Mothers of Invention: Freak Out!
Album #59 - June 1966
Episode date - March 11, 2015
In retrospect, it’s pretty comical to observe that Frank Zappa got his start in the music business because his band was originally perceived as a blues band.
In 1965 and 1966, the white-blues-band thing was getting a lot of attention when MGM’s record producer Tom Wilson happened to see the band perform one song. Wilson previously worked for Columbia, developing a stellar reputation for his production of Simon and Garfunkel, but most notably for recording Bob Dylan’s seminal work. Looking for the ‘next big thing’, he quickly signed ‘The Mothers’, believing he was latching on to a burgeoning trend.
Zappa and his cohorts had no such thing in mind, though. From the beginning, Zappa composed and recorded original material that took a deeply sardonic overview of American pop culture. Partially due to a vice squad frame-up that caused him to be arrested on ‘conspiracy’ charges, Zappa held a deeply cynical view of society. It was easy to categorize ‘straights’ who ran things as conformist posers, but the freaks behaved more or less identically, only with different parameters! The alternative ‘drug culture’ that was fomenting in California wrapped itself up in its own cocoon of norms and expectations. Zappa did not so much celebrate the cultural divide as much as become a wry observer. “Hungry Freaks, Daddy” and “Who Are the Brain Police?” sound incredibly anti-establishment – and of course, they are – but they are also elaborate collages that poke fun at the de jour hippies, too.

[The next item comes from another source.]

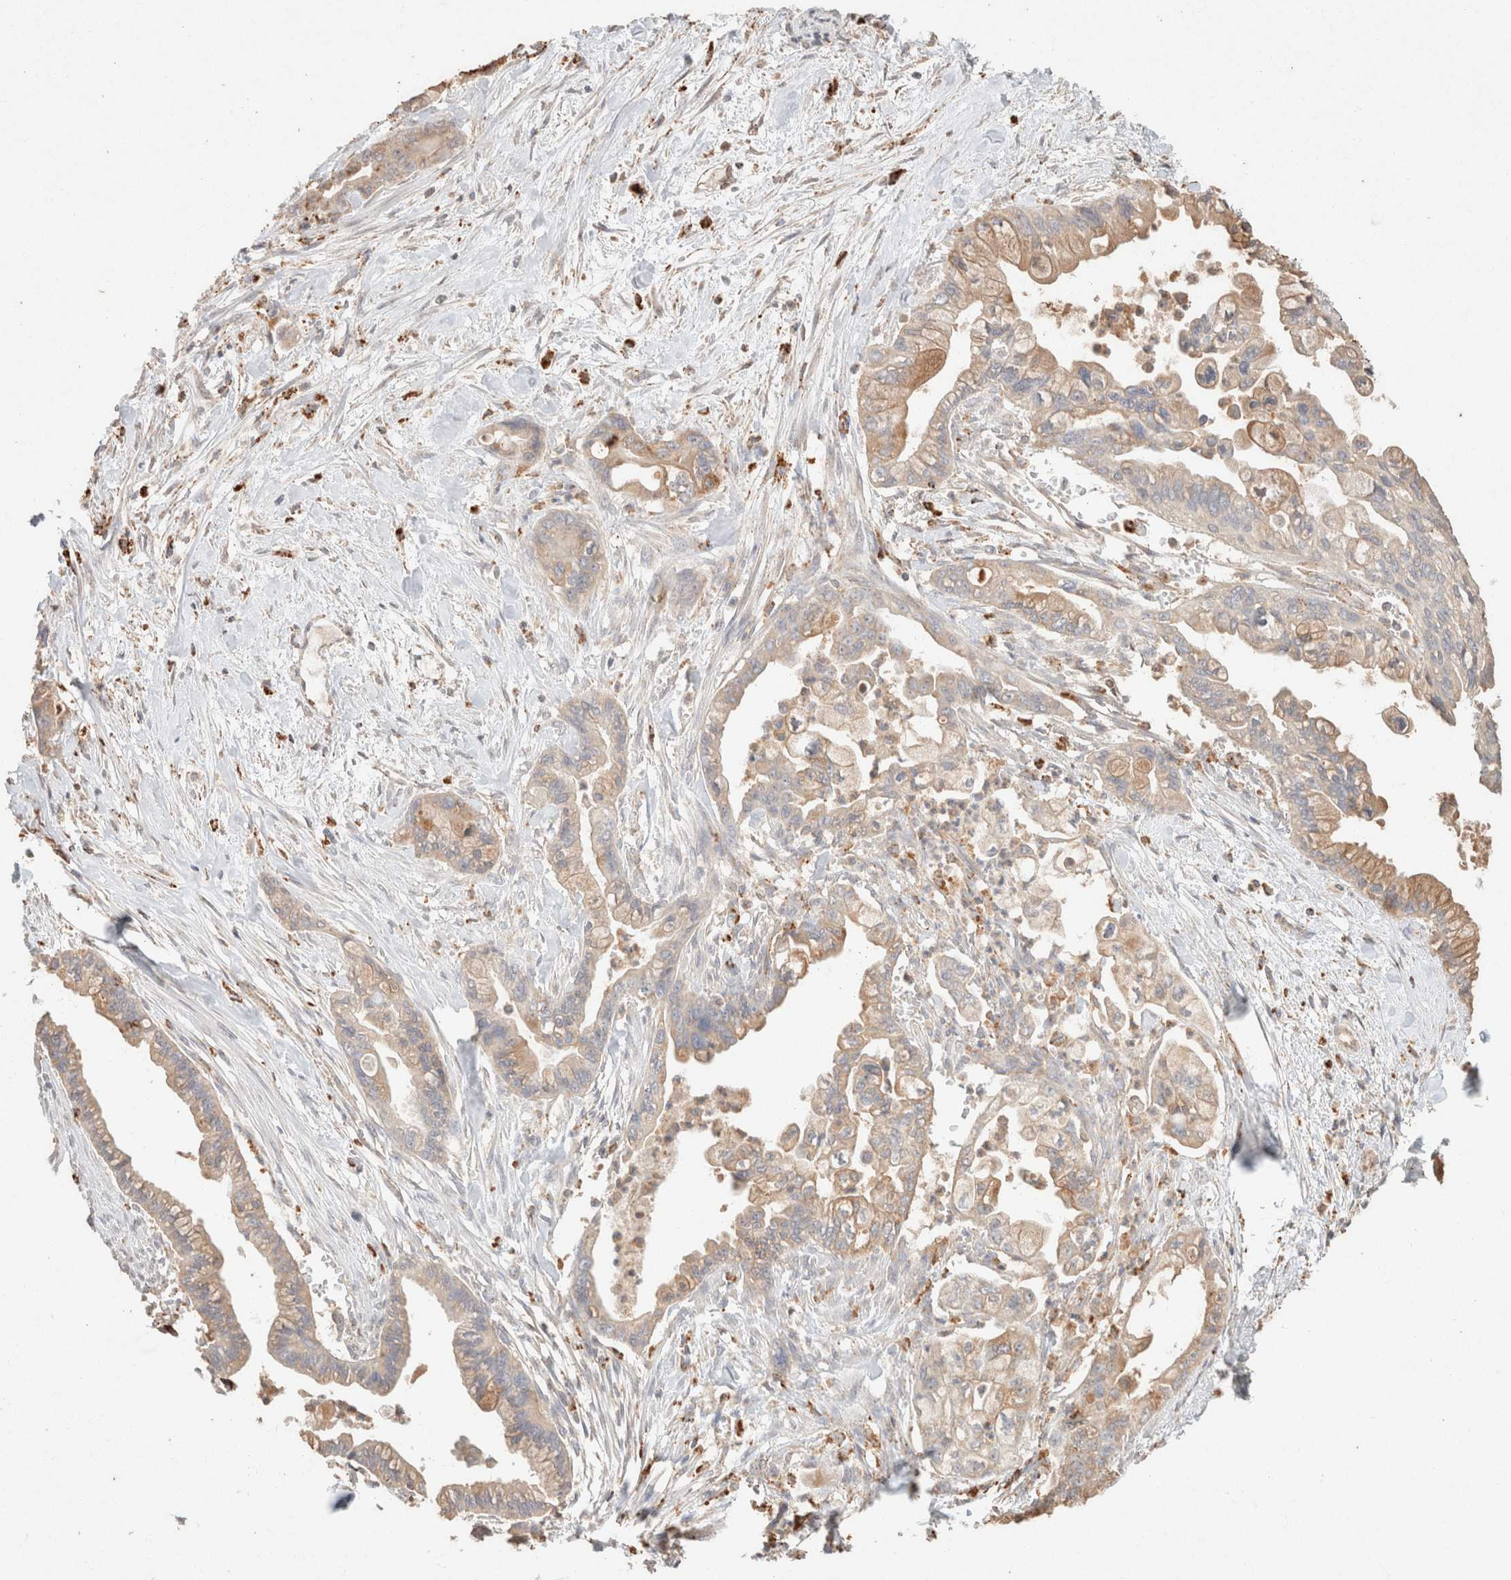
{"staining": {"intensity": "weak", "quantity": ">75%", "location": "cytoplasmic/membranous"}, "tissue": "pancreatic cancer", "cell_type": "Tumor cells", "image_type": "cancer", "snomed": [{"axis": "morphology", "description": "Adenocarcinoma, NOS"}, {"axis": "topography", "description": "Pancreas"}], "caption": "Human pancreatic cancer stained with a protein marker shows weak staining in tumor cells.", "gene": "CTSC", "patient": {"sex": "male", "age": 70}}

Listeners from either side of the spectrum often missed the point entirely and misconstrued the whole album as elaborate ‘drug music.’ Zappa despised drugs, but saw himself surrounded by ‘freak’ culture. Far from being a proponent for this cause, Zappa utilized his creativity to critique both sides of the fence. “Freak Out” isn’t drug influenced, but rather an intuitive and deliberately artful observation on the absurd nature of drug culture, in a society too square to acknowledge it. Zappa expanded the band’s sound with orchestral arrangements, combining elements of doo-wop, dada, and rock music into an amalgam that was destined to fail commercially, but eventually recognized as a cornerstone of counterculture observation. Some of it is dense and difficult, particularly the extended pieces that make up much of the album’s second half, and a lot of it does not gel like a ‘normal,’ cohesive set of songs, but that was Zappa’s point. The Mothers were not designed to kowtow to the mainstream, but to rub against it while simultaneously out-freaking the freaks. He succeeded gloriously.